Esta página pode conter conteúdos de terceiros, que são fornecidos apenas para fins informativos (sem representações/garantias) e não devem ser considerados como uma aprovação dos seus pontos de vista pela Gate, nem como aconselhamento financeiro ou profissional. Consulte a Declaração de exoneração de responsabilidade para obter mais informações.
Ringleader of Massive $73M Crypto Fraud Receives 20-Year Sentence - Crypto Economy
TL;DR
Daren Li, a dual national of China and St. Kitts and Nevis, was sentenced in absentia to 20 years in US federal prison for his role in an international cryptocurrency investment conspiracy that stole more than $73 million from victims, many of them American investors. The maximum sentence signals authorities see “pig butchering” as organized financial crime with real-world victims, not a fringe online scheme. Prosecutors said Li is a fugitive after cutting off his electronic ankle monitor and fleeing in December 2025, and the court also imposed three years of supervised release.
How the scam worked and why the crackdown is widening
Prosecutors said Li and co-conspirators operated from scam centers in Cambodia and used spoofed domains and websites designed to resemble legitimate cryptocurrency trading platforms. They initiated contact through unsolicited social-media interactions and online dating services, then built professional or romantic relationships to gain trust before persuading targets to transfer funds. The scheme’s durability came from pairing relationship-driven persuasion with credible-looking “platform” infrastructure that normalized repeated deposits. Victims were directed into financial accounts controlled by the group, which prosecutors said were used to process the inflows.
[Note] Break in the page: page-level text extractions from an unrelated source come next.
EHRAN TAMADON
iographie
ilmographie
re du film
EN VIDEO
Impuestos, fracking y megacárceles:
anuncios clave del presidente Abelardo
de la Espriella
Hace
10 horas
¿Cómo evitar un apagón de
The Justice Department described multiple variants of the operation. In some cases, victims were pitched direct “investment” opportunities through the spoofed platforms. In other iterations, scammers claimed to be from customer service or technology support companies and induced victims to send money to remediate a non-existent virus or other fabricated computer problem. The financial backbone was the laundering workflow, converting victim wires into virtual currency through shell-company accounts and controlled transfers. Li admitted the conspiracy caused at least $73.6 million in victim funds to be deposited into bank accounts associated with the defendants and co-conspirators, including at least $59.8 million routed through US shell companies that laundered proceeds.
The sentencing is the first in the case for a defendant directly tied to the ultimate receipt of victim funds, while eight co-conspirators have pleaded guilty and are awaiting sentencing. The enforcement message is expanding from stopping the scammers who make contact to dismantling the facilitators who move money and keep the machinery running. Investigators include the US Secret Service Global Investigative Operations Center, with support from Homeland Security Investigations task forces, Customs and Border Protection’s National Targeting Center, the US Marshals Service, and other partners involved in tracing funds, seizing assets, and disrupting infrastructure.